The API of this package has been designed so that (hopefully) this reads quite naturally, even if you are not familiar with how things are implemented, or indeed Gleam or functional programming in general. First we get the context, then we look at the stream. If there are still graphemes left we succeed with the first element in the stream, otherwise we throw with an EOF error.

Our pop parser is almost identical, with the additional step of modifying the context to remove the grapheme we want to return:

pub fn pop () -> Parser(String) {
    context.get() |> eval.then(fn (stream) {
        case stream {
            [ grapheme, ..rest ] ->
                context.set(rest)
                    |> eval.replace(grapheme)
            
            _ ->
                eval.throw(EOF)
        }
    })
}

Some parser combinators

With just peek and pop we can start to build up more powerful parsers. To parse an integer we’ll need to continuously pop graphemes off the stack until we come across a non-digit character. We can do this by writing a many combinator:

pub fn many (parser: Parser(a)) -> Parser(List(a)) {
    let append = fn (x, xs) { [ x, ..xs ] }
    let go = fn (xs) {
        eval.attempt(parser |> eval.then(append(_, xs)), catch: fn (_) {
            list.reverse(xs) 
                |> eval.succeed
        })
    }

    go([])
}

This will repeatedly call parser until it throws, and then return the list of all the values it has parsed so far. The list is reversed before returning because we want to return the values in the order they were parsed.

❓ How might we modify this to parse one_or_more of something instead? There’s more than one way, but thinking about it will hopefully help you see all the interesting ways Eval computations can be built up!

It’s worth noting that many itself doesn’t alter the context in any way. Despite this, changes to the context made by running parser will be propagated to later runs as you’d expect. No manual threading of state required.

Before we can parse integers, we’ll want a digit parser to pass to many:

pub fn digit () -> Parser(String) {
    peek() |> eval.then(fn (grapheme) {
        case grapheme {
            "0" | "1" | "2" | "3" | "4" |
            "5" | "6" | "7" | "8" | "9" ->
                pop() |> eval.replace(grapheme)
            
            _ ->
                eval.throw(Unexpected(grapheme))
        }
    })
}

Then, we can write an int parser that consumes as many digits as possible, joins the string back together and then uses Gleam’s own int.parse function to turn that string into a bona fide integer:

pub fn int () -> Parser(Int) {
    many(digit())
        |> eval.map(string.join(_, ""))
        |> eval.map(fn (digits) {
            assert Ok(n) = int.parse(digits)

            n
        })
}

With that out of the way, the final combinator we need is one that let’s attempt multiple parsers, and keep the result of whichever succeeds first.

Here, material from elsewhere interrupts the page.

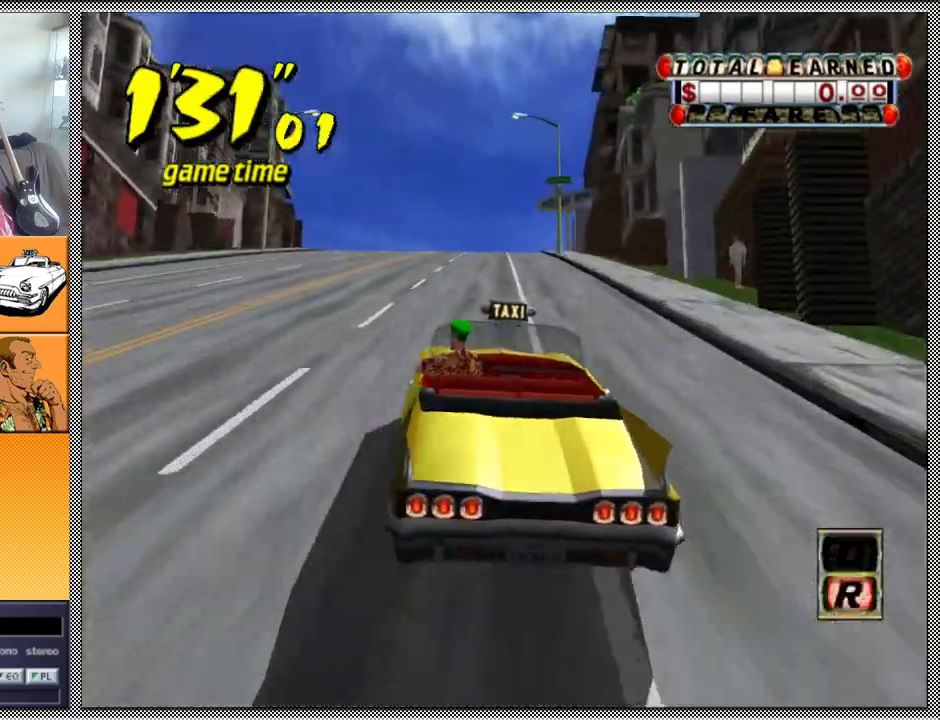
{"buttons": ["A", "B", "L1", "Z"], "left_stick": "left", "right_stick": "center", "events": [[100, "A", "down"], [100, "Z", "down"]]}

For that we will define one_of:

pub fn one_of (parsers: List(Parser(a))) -> Parser(a) {
    case parsers {
        [ parser, ..rest ] ->
            eval.attempt(parser, catch: fn (_) {
                one_of(rest)
            })

        _ ->
            eval.throw(InvalidParser)
    }
}

Parsing expressions

Now we are ready to write a parser for each our of expression variants, and then combine everything into a single expr parser. We’ve seen enough of the eval package now to be able to put together these parsers will little comment, so here is the rest of the program:

pub fn number () -> Parser(Expr) {
    int() |> eval.map(Number)
}

pub fn expr () -> Parser(Expr) {
    number() |> eval.then(fn (lhs) {
        peek() |> eval.then(fn (grapheme) {
            case grapheme {
                "+" ->
                    pop() |> eval.then(fn (_) {
                        expr() |> eval.map(fn (rhs) {
                            Add(lhs, rhs)
                        })
                    })

                _ ->
                    eval.succeed(lhs)
            }
        })
    })
}

pub fn run (input: String) -> Result(Expr, Error) {
    eval.run(expr(), with:
        string.graphemes(input)
    )
}

Take a look in test/examples/ to see the complete parser example, as well as a handful of others.